The appellants contended that to expect them to have been aware of the risks of VWF and to have taken any investigative steps before 1994 would have been to expect them to plough a lone furrow.

11.

The Recorder held that the appellants should have known of the potential risk of VWF in 1975 on the publication of DD43. He also held that, on gaining that knowledge, the appellants should have investigated their vibration levels and that, had they done so, they would have found that the fitters’ daily vibration dose exceeded 2.8 metres per second per second. Measures would have had to be taken. Had that been done, by the time the respondent started work in 1982, the working conditions would have been such that he would not have developed VWF. As he had already found that the vibration exposure had in fact been such as to cause the respondent’s VWF, the Recorder found the appellants liable for all the harm he had suffered.

The Appeal on Liability

12.

In the appeal, Mr Nolan for the appellants submitted that there was no evidence upon which the Recorder could properly have held that the appellants had had constructive knowledge of the risk of harm from VWF from 1975. He observed that the Recorder had not explained his reasons for his conclusion but had only reviewed the evidence on which it was apparently based. This included, first, the fact that the Mechanical Engineering Industry Standards Committee which had supervised the preparation of DD43 had upon it representatives of a number of organisations of which the appellants might have been members or from whom they might have received information. These organisations included the Institute of Mechanical Engineers, the Machine Tool Trades Association, the Motor Industry Research Association and the Society of Motor Manufacturers and Traders Ltd. However, as Mr Nolan for the appellants pointed out, there was no evidence that the appellants had been members of any of those organisations and no evidence that they received any information from them about DD43. Nor was there any evidence of the extent to which DD43 had been publicised. No articles were produced from trade magazines or the like.

13.

Second, the Recorder mentioned the evidence of the members of the appellants’ staff who had been responsible for safety during the material period. It had been the appellants’ case that these men had taken reasonable steps to keep abreast of developments but had not become aware of the risk of VWF until the late 1990s. The Recorder had not made any comment upon this evidence and it was not clear that he had found that the safety officers’ efforts had been insufficient. However, as Mr Carling for the respondent pointed out, the fact that these members of staff had not learned of the risk of VWF until after a time when the appellants had conceded that they ought to have been aware of it demonstrated that the appellants’ staff had not in fact kept reasonably abreast of developments.

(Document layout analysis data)
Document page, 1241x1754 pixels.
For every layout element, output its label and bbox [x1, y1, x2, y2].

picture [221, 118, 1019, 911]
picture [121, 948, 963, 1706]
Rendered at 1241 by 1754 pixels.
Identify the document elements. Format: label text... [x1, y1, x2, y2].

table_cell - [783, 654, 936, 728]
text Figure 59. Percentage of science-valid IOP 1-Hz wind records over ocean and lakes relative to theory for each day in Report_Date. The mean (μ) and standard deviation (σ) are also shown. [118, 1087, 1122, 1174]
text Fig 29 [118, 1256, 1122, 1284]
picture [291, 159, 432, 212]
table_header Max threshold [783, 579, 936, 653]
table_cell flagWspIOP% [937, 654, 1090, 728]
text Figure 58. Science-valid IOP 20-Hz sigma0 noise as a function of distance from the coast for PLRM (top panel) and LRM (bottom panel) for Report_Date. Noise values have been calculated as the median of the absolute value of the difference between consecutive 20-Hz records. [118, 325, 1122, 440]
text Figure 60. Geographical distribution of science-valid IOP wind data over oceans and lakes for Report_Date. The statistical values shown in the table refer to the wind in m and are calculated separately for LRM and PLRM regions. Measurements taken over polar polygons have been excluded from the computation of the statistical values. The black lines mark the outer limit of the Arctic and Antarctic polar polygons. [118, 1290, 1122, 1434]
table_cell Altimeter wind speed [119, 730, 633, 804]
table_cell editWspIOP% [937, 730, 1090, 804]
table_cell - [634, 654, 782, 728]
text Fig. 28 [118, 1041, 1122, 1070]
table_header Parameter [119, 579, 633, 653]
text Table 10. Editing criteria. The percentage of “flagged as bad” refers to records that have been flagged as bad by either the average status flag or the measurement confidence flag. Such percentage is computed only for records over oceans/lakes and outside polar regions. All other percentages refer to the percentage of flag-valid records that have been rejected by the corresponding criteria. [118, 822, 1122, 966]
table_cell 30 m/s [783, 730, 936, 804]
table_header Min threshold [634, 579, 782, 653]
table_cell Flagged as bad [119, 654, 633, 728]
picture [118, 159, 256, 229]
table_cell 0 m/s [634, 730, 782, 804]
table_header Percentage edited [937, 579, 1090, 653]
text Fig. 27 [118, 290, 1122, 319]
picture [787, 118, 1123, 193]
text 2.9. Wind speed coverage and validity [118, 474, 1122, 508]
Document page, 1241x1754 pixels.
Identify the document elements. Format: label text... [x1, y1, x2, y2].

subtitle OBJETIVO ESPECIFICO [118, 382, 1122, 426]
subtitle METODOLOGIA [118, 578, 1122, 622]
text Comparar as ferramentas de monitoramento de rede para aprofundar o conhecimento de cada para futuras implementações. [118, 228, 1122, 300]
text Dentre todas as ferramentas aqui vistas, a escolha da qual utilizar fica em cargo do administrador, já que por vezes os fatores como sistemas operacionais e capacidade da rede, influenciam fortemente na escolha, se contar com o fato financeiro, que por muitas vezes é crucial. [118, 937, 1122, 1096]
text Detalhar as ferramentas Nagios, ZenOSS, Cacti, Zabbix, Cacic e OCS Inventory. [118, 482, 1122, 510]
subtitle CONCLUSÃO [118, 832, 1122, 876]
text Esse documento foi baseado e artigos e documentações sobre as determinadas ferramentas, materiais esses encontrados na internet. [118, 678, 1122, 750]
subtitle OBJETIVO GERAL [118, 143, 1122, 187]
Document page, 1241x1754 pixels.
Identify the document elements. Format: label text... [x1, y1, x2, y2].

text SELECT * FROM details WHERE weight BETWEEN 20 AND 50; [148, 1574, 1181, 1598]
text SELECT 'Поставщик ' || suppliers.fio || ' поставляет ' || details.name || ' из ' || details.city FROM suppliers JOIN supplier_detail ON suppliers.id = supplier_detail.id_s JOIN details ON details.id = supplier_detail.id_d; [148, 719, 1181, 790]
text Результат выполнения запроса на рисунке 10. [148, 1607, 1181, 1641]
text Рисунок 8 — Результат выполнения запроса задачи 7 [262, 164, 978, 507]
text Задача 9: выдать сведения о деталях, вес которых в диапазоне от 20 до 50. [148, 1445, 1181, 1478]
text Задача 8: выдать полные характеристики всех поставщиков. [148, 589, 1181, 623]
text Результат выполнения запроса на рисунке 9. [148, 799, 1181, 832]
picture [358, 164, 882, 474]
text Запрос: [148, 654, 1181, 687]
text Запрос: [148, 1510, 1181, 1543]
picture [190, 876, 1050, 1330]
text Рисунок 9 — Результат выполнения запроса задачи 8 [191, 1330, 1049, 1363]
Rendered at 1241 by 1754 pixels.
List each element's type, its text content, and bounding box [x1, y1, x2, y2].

## YOUR ASSIGNMENT
Reproduce everything in the judgment excerpt from "The appellants contended" down to "a lone furrow.".

## TASK RESPONSE
The appellants contended that to expect them to have been aware of the risks of VWF and to have taken any investigative steps before 1994 would have been to expect them to plough a lone furrow.